Motions of looms captured
Actor Rima Kallingal showcases her second NFT, ‘Neythe’ (Malayalam for weaving), a collaboration with Ajay Menon. The choreography by Rima, featuring her and a group of dancers, set to the backdrop of weavers working, is the dancer’s take on the motions of weaving.
This is not her first NFT, in October 2021, she became the first Malayali actor to drop an NFT, ‘Insurgent Bloom’. It was created in association with Franky (Francis Kurien), Lami (Lakshmi KTP) and Bohomonk (Mahesh Krishnan). The music for it was composed by Lami, the photoshoot by Franky and the content by Bohomonk.

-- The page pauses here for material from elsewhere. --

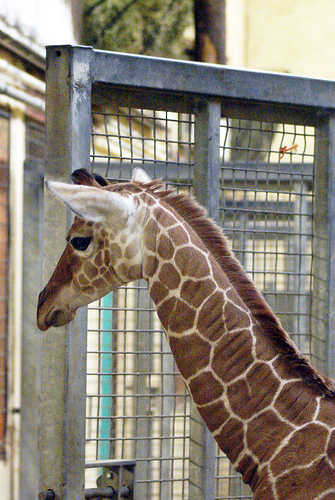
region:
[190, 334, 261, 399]
pattern on side of giraffe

Portland-based Reshidev RK’s works are colourfully rendered surreal works while San-Francisco-based digital artist Vidya Vinnakota makes a bold feminist statement via her art, rooted in Indian culture as seen through a modern lens. Mythology, folklore and the contemporary find expression in Sachin Samson’s art and Berlin-based digital artist and illustrator Archan Nair’s works are multi-layered and complex. Rajni Gadhvi ‘s works show her background in branding and packaging as a creative director and motion designer. The youngest of the lot is Shizy Umar, pursuing a Masters in Fine Arts from Jamia Millia Islamia. 

Setting up a show of this kind came with its set of hitches, and the non-availability of digital frames with the specs required to display NFT art. “This is new, finding frames was tough. The ones available are very expensive. These are the minor problems that come with doing something for the first time. I am certain that, since there would a demand, production of these would start in India,” Vimal says. The team had to improvise, hence the vertically-placed 43-inch television screens. “We had to make some technical adjustments like tweaking the resolution so that the visual quality of the artworks is not compromised,” adds Jaideep.

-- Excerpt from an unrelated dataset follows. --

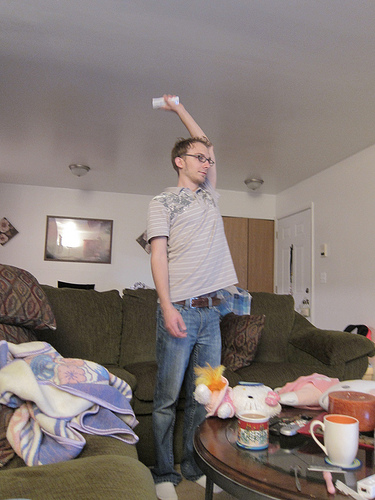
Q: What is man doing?
A: Standing.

The aim is to mainstream NFT art and make it accessible to people while educating them about it and also making space for new artists to explore the medium and get a grasp of its potential, states Jaideep.  It is in the spirit of ‘wagmi’ - the crypto world’s confidence building acronym for ‘we are all gonna to make it’.

Allied events include meet and greet with artists whose works are on show, presentations, talks by artists such as Bose Krishnamachari (July 3), besides other programmes. Alongside is a display of NFT art skateboards by Merkabah Boards. The show opens at 12 pm, and allied events from 6 pm onwards. The show concludes on July 6.